* What to do *
Count the lines of the data below that contain the string "vertė", matching case exactly, and reply with the number only.

* Available data *
_ _ _ _
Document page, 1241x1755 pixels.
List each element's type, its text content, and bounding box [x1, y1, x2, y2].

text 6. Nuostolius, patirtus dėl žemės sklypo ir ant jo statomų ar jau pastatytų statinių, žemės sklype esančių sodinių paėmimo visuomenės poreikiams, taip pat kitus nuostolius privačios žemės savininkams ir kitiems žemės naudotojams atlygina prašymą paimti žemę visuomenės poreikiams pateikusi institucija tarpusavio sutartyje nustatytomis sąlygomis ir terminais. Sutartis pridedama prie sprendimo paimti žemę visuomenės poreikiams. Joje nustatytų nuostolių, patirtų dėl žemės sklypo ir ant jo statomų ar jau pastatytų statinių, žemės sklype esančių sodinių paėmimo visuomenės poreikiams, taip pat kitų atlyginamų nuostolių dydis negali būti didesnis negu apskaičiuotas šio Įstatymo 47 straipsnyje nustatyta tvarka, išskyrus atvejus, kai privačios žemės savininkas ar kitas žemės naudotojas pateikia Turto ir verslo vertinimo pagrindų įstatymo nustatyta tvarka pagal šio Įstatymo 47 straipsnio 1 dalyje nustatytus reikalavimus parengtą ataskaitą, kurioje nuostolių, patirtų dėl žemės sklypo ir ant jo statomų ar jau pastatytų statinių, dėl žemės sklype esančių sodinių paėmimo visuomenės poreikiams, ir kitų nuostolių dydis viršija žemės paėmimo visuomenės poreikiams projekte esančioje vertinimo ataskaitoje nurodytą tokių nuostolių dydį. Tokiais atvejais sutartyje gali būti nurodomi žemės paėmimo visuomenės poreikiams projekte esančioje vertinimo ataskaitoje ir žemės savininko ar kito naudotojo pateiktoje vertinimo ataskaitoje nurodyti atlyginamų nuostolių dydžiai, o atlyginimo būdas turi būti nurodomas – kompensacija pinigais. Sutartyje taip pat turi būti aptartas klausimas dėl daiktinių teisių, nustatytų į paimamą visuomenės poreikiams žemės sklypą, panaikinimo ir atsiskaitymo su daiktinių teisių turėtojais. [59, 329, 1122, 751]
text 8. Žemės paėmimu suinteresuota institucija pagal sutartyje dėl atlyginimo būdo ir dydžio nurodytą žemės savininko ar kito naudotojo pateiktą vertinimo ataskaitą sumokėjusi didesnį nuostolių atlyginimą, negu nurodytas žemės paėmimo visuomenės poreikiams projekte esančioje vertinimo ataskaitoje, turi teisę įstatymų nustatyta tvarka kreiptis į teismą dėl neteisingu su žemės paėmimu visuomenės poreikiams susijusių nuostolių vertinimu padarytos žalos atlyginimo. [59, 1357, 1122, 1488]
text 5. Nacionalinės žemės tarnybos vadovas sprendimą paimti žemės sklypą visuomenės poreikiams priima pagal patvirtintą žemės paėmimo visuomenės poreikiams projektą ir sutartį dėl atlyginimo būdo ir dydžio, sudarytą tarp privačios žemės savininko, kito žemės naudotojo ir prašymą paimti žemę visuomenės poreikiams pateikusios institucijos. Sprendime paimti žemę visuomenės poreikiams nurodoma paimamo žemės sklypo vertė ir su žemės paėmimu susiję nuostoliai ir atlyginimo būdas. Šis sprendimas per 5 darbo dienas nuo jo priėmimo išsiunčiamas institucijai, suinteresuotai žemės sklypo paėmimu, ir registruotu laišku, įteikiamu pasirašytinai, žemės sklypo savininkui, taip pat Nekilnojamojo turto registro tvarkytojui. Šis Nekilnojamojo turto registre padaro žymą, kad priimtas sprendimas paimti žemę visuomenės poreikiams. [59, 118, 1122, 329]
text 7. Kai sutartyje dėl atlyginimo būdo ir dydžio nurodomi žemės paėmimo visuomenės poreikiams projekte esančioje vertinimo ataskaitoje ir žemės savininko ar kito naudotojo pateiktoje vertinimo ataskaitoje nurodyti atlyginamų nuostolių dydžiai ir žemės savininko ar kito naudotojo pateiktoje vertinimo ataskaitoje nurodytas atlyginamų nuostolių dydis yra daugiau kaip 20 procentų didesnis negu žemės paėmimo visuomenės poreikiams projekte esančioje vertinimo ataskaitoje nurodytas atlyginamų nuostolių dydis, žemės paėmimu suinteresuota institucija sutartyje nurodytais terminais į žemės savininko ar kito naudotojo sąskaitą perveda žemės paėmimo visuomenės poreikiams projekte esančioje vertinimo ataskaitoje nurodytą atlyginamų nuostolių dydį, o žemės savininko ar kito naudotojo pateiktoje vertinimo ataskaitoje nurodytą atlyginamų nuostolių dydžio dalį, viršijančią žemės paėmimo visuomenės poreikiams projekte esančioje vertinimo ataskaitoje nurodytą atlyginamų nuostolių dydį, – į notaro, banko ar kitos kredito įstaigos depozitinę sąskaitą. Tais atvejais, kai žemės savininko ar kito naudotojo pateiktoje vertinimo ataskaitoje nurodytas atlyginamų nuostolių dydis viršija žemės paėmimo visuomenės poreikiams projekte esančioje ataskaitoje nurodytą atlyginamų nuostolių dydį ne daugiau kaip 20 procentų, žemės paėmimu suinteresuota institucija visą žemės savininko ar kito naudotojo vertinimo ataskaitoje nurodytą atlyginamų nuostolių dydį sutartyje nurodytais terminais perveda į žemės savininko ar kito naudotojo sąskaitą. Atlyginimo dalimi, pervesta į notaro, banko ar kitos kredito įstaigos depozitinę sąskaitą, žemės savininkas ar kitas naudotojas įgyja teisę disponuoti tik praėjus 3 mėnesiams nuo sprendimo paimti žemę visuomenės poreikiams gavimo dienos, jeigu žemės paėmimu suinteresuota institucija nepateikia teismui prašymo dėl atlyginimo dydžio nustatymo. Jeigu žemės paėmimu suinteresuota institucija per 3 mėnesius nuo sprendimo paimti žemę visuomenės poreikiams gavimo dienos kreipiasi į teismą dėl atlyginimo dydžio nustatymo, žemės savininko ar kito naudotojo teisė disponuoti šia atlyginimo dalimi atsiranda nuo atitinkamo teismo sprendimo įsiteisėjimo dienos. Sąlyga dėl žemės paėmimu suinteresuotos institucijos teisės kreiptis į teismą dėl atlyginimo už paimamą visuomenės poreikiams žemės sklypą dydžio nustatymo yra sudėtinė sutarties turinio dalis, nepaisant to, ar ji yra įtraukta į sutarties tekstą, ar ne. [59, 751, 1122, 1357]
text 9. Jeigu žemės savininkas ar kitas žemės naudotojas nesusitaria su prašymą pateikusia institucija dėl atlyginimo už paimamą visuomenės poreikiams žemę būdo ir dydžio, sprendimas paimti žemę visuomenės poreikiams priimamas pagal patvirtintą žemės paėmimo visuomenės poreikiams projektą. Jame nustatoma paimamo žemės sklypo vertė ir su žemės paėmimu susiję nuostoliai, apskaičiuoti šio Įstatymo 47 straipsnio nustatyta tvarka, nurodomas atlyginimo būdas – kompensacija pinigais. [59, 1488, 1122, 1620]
_ _ _ _
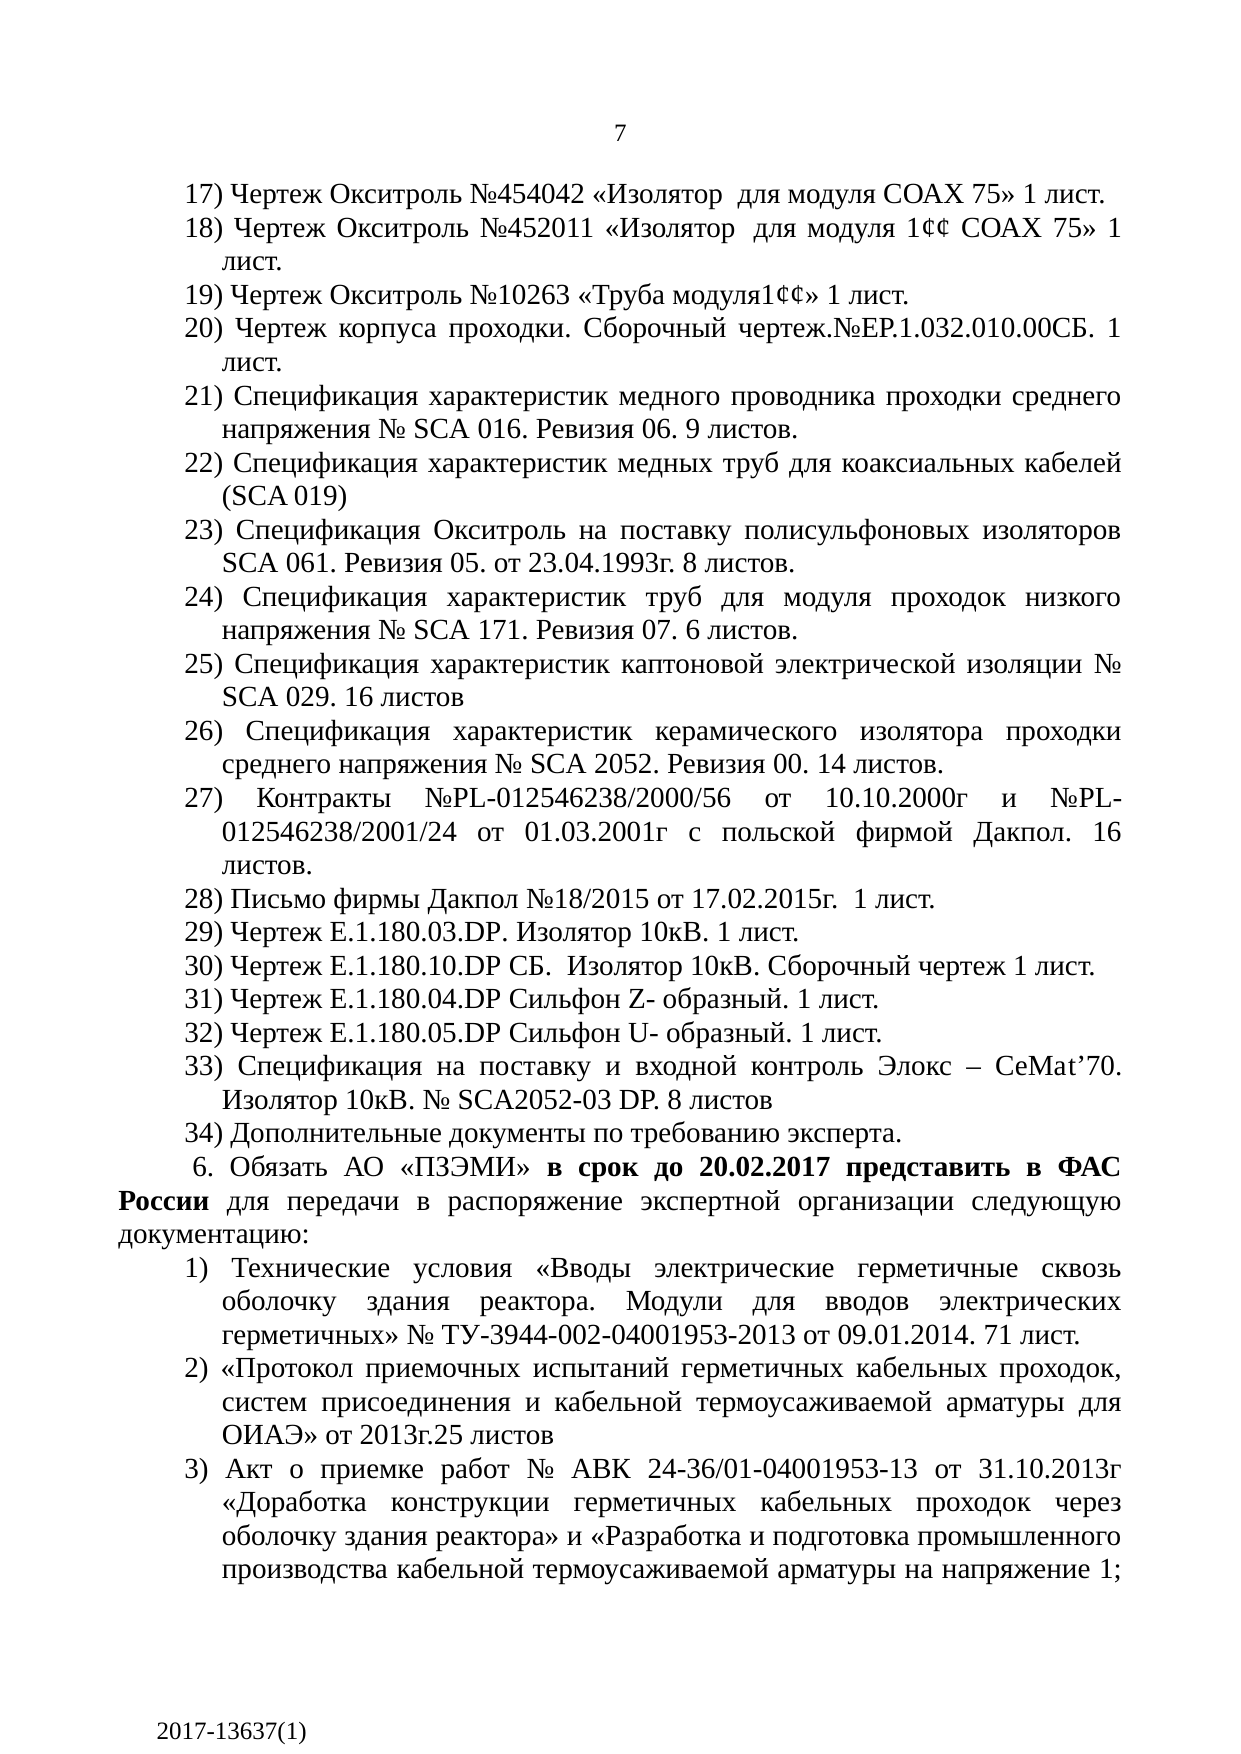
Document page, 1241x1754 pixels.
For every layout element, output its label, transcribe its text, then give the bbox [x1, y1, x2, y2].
_ _ _ _
* Output of the task *
2